De methode voor het gebruik van oefentherapie wordt bepaald door het aantal bewegingsstoornissen (parese, verlamming), hun lokalisatie, de mate en het stadium van de ziekte. Ze gebruiken positioneringsbehandeling, massage, LH. Behandeling per positie is geïndiceerd om overstrekking van reeds verzwakte spieren te voorkomen met behulp van spalken, stapelen en corrigerende houdingen, met uitzondering van de tijd van gymnastiek. LH gebruikt actieve bewegingen in de gewrichten van een gezond ledemaat, passieve en ideomotorische bewegingen van het aangedane ledemaat (voor verlamming), vriendelijke actieve oefeningen, actieve oefeningen voor verzwakte spieren.

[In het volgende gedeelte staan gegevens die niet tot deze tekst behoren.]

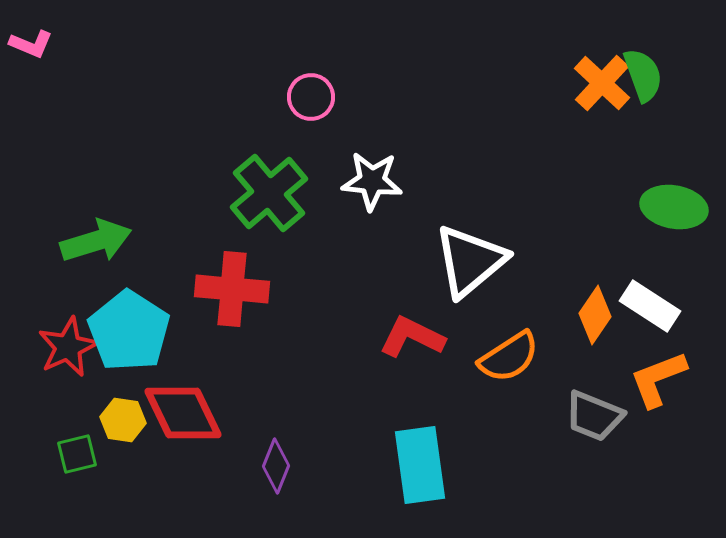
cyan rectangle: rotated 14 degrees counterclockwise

Spiertraining wordt uitgevoerd in vergemakkelijkte omstandigheden van hun functioneren (ondersteuning op een glad oppervlak, het gebruik van blokken, riemen), maar ook in warm water. Tijdens de lessen is het noodzakelijk om het optreden van vrijwillige bewegingen te volgen, optimale startposities te selecteren en te proberen de ontwikkeling van actieve bewegingen te behouden. Als de spierfunctie bevredigend is, worden actieve oefeningen met extra belasting (bewegingsweerstand, verzwaring van de ledematen) gebruikt, gericht op het herstellen van de spierkracht, oefeningen met gymnastiektoestellen en -apparatuur, toegepaste sportoefeningen en mechanotherapie. LH wordt gedurende de dag gedurende 10-20 minuten met fractionele belasting uitgevoerd vanwege de snelle uitputting van het beschadigde neuromusculaire systeem. Preventie en behandeling van contracturen omvat het uitvoeren van fysieke oefeningen die helpen het volume van de motorische activiteit in de gewrichten te vergroten en de tonus van de buig- en strekspieren in evenwicht te brengen.